In St. Francisville, La., a community where the synagogue closed in 1921 and the Jewish community disappeared long ago, there will be a dedication of a Torah from India on Oct. 30.
It is part of a weekend marking the opening of the United Israel Center South office, part of the United Israel World Union.
St. Francisville’s Ross Nichols, senior vice president of the Union, directs Roots of Faith, the Union’s outreach effort. He does a Biblical webcast from St. Francisville every Saturday morning, presenting “ancient truth for a modern world.”
He says the sessions are “where the Scriptures are proclaimed from their original and thoroughly Hebraic perspective, and where anyone who believes in the God of Israel and seeks to live according to the principles of the Hebrew Bible is welcome.”
In 2009, he gave a talk at Temple Sinai in St. Franciscville, “Following Jesus… Out of Christianity,” and next spring will release a book by that title. Coming from a Christian background, Nichols now regards Jesus as a teacher, not the son of God, and puts his faith “in the Bible that Jesus read,” not the one that was written about him.
The United Israel World Union is an “educational research organization” formed in 1944 by David Horowitz, to be a home for those who are drawn to Hebrew scriptures to “restore Abrahamic faith” and to educate Christians about the Hebraic roots of their faith.

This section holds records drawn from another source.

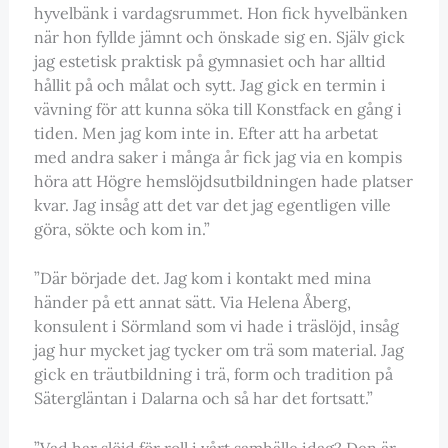
hyvelbänk i vardagsrummet. Hon fick hyvelbänken
när hon fyllde jämnt och önskade sig en. Själv gick
jag estetisk praktisk på gymnasiet och har alltid
hållit på och målat och sytt. Jag gick en termin i
vävning för att kunna söka till Konstfack en gång i
tiden. Men jag kom inte in. Efter att ha arbetat
med andra saker i många år fick jag via en kompis
höra att Högre hemslöjdsutbildningen hade platser
kvar. Jag insåg att det var det jag egentligen ville
göra, sökte och kom in.”
”Där började det. Jag kom i kontakt med mina
händer på ett annat sätt. Via Helena Åberg,
konsulent i Sörmland som vi hade i träslöjd, insåg
jag hur mycket jag tycker om trä som material. Jag
gick en träutbildning i trä, form och tradition på
Sätergläntan i Dalarna och så har det fortsatt.”
”Vad har slöjd för roll i vårt samhälle idag? Den är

This month, Nichols moved a trove of Judaic books and artifacts from the group’s Charlotte, N.C. office to Louisiana.
The Torah is one of several brought to the United States from India by Edward Abrahams, who grew up in Calcutta. When he was six months old, his father was murdered by Arabs in Iraq, where he was born, and his mother brought the family to India.
He made his way to the United States in 1917, and after working on ships, he embraced a hobo life, starting out from New Orleans in 1922. He eventually settled down and went into the gas station business in New York.
In 1959 Abrahams started traveling again and went back to India for the first time since his youth. He found a community that had mostly disappeared and Torahs sitting in unused synagogues. He arranged for several scrolls to be brought to the U.S., where the Brotherhood Synagogue in Greenwich Village, N.Y., served as caretaker.
Some of the scrolls were distributed, including one to the International Synagogue at John F. Kennedy Airport.
One went to the UIWU congregation in Michigan, then to the UIWU center in Charlotte.
The dedication weekend starts on Oct. 28 at 5 p.m. with an open house. At 7:30 p.m., leaders of the group will “share the vision of UIWU” and discuss future plans.
The building will open at 9:30 a.m. on Oct. 29. Nichols will present “A New Beginning: Preaching Moses Every Sabbath” at 10 a.m., and Betty Givin will speak about “The Rembrandt and the Torah: Discovering the Ancient Path” at 11:30 a.m.
After a lunch break, James Tabor will speak on “United Israel 2017: A Clarion Call for our Times” at 1:30 p.m., and Patty and David Tyler will present “The Song of Moses” at 3 p.m. The center will be open that evening, and the next morning.
On Oct. 30 at 10:30 a.m., Ralph Buntyn will present a history of the India scroll and dedicate it. Glenn Chatterton will be ordained at 11:30 a.m., and at 1 p.m. mezuzahs will be placed at the door to the building.
The center is located at 5925 North Commerce Street.
The Jewish community in St. Francisville started in the 1850s, but was not organized until a cemetery was established in 1891. Temple Sinai was incorporated in 1901, and the building was completed in 1903.
In 1904, community leader Julius Freyhan died and left money for the town’s first public school, which was named in his honor. The school, which closed in the 1950s, is located behind Temple Sinai and there is now an effort to restore the building.
Temple Sinai had difficulty finding a permanent rabbi, and wealthier members soon moved to larger communities. In 1921, the Temple Sinai building was sold to the local Presbyterians, who used it until 1994, when it was transferred to the West Feliciana Parish Police Jury. The only known meeting of Temple Sinai after the building was sold was in 1940, to sell part of the cemetery property.
In 2009, the Freyhan Foundation received a Save America’s Treasures grant that enabled a restoration of Temple Sinai.
In December 2012, the newly-renovated Temple Sinai was rededicated as a multi-purpose, non-denominational space for events and programs.
Around 2005, the West Feliciana Historical Society Museum in the visitor information center added an extensive display about the Jewish history of St. Francisville. They also have a map with several sites including historic Jewish homes.